Nel sogno, mi ritrovo in una colonia marina degli anni ’50, piena di labirinti. Le pareti sono dipinte con colori tenui, un celeste consumato e mangiato dal sale. Scendo dalle stanze al piano terra, dove un patio esterno ospita il ristorante, sotto grandi ombrelloni estivi. Nonostante sappia di trovarmi in una colonia, l’ambiente è chiaramente quello di un ristorante. I tavoli sono apparecchiati con tovaglie bianche, decorati con piccoli vasi di fiori modesti ma graziosi. Sul nostro tavolo sono serviti polenta, salsicce e costine: un pasto forse un po’ pesante per la colazione, ma irresistibile.

Attorno a noi non c’è nessuno. I lunghi corridoi che avevo visto all’inizio del sogno tornano a tratti, come un eco. Mia moglie è scesa qualche minuto prima di me ed è seduta a un tavolino, gustando caffè latte e pane imburrato. Il patio guarda verso il mare, ma in lontananza si intravede anche la montagna. Non riesco più a capire se siamo al mare o in montagna. Mi guardo intorno: sembra che il luogo sia stato affollato solo pochi istanti prima. Nelle cucine, scorgo pentoloni che sobbollono, forse per il pranzo di mezzogiorno. Mia moglie è sempre sullo sdraio del patio a godersi il sole. Le tovaglie sui tavolini ondeggiano leggermente, mosse dal vento. L’atmosfera è piacevole, quasi perfetta.

polenta costine e salsicce a colazione

Mi ritrovo nei sotterranei della struttura. Le stanze sembrano cabine balneari, con porte di legno dipinte in colori sgargianti.
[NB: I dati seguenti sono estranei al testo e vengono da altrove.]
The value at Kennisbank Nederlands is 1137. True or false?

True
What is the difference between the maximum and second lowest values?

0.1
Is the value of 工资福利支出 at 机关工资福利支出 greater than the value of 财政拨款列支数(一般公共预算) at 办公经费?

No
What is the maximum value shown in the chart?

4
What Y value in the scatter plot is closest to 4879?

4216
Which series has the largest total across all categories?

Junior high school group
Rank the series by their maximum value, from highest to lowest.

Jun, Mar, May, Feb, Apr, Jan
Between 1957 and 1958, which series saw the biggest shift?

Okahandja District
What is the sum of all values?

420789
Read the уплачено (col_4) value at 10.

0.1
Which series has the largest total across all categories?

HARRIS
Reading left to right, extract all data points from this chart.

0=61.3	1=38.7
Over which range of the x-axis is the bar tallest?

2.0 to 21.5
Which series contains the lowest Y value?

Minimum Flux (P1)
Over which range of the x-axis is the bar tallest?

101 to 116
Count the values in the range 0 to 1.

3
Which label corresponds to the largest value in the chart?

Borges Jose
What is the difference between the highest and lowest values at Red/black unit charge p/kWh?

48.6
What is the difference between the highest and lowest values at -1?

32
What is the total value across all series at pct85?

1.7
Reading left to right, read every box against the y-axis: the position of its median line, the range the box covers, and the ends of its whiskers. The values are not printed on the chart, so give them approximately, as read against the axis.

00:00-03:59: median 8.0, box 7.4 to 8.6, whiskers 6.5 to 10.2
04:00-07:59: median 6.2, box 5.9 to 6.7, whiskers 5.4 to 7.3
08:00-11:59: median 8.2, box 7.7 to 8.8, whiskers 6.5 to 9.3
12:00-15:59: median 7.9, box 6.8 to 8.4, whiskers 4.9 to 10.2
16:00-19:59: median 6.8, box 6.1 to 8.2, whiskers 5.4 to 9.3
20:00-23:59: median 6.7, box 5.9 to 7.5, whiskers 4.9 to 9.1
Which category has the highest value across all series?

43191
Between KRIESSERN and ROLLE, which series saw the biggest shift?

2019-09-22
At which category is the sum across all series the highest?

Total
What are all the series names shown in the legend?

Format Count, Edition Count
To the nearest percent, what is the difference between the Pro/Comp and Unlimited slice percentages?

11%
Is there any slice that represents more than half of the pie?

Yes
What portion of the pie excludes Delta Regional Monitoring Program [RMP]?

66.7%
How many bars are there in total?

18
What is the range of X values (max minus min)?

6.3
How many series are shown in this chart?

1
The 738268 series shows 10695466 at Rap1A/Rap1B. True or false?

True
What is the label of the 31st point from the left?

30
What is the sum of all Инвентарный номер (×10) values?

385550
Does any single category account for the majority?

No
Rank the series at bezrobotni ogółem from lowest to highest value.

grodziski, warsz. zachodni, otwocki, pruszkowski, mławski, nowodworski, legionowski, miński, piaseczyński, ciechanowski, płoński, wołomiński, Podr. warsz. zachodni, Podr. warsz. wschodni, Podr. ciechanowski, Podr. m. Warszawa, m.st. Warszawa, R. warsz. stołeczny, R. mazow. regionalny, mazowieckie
Alcune porte sono aperte, ma dentro non c’è nulla. Entro in una di queste cabine, mi siedo con le spalle al muro e, in quel momento, visualizzo la riva di un mare deserto. Una luce abbagliante riempie l’orizzonte, dominata da un sole accecante. Scuoto la testa per schiarirmi le idee e smetto di sognare. Esco dalla cabina e mi ritrovo con qualche carota in tasca. Penso che possano tornare utili. Decido di tornare da mia moglie.

Salgo dei gradini che portano al patio, ma lei non c’è più. Sullo sdraio rimangono il libro che stava leggendo e il suo notebook. Una luce accecante, simile a quella che avevo visualizzato nella cabina, permea l’ambiente. Mi chiedo se sto ancora sognando. Vado in camera per cercarla, ma non trovo nessuno. Un suono inquietante, profondo e crescente, invade ogni cosa. Il vento si ferma e l’atmosfera diventa opprimente. Tutti sono spariti, io sono l’ultimo uomo sulla terra. Anche mia moglie è scomparsa, proprio lei che sembrava non preoccuparsi mai di nulla. Chi ha rapito le persone che animavano quel luogo? Chi ha preparato i cibi in cucina e apparecchiato i tavoli con cura?

Mi ritrovo ai piedi del patio, sotto i grandi ombrelloni estivi. Sento delle voci e mi avvicino. Trovo mia moglie mentre parla al telefono. Mi avvicino e le chiedo dove fosse andata. Le racconto dello spavento che ho provato. Mi prometto di non perderla mai di vista. Sono vicino allo sdraio mentre lei riposa. Con l’indice le mostro una pagina di un grosso libro. E’ un trattato di economia. Lei mi guarda preoccupata, ma io non riesco a parlare. Insisto, cerco di indicarle le righe, ma le parole non escono. Mi sveglio di colpo, sudato. Sono le 4:35 del mattino.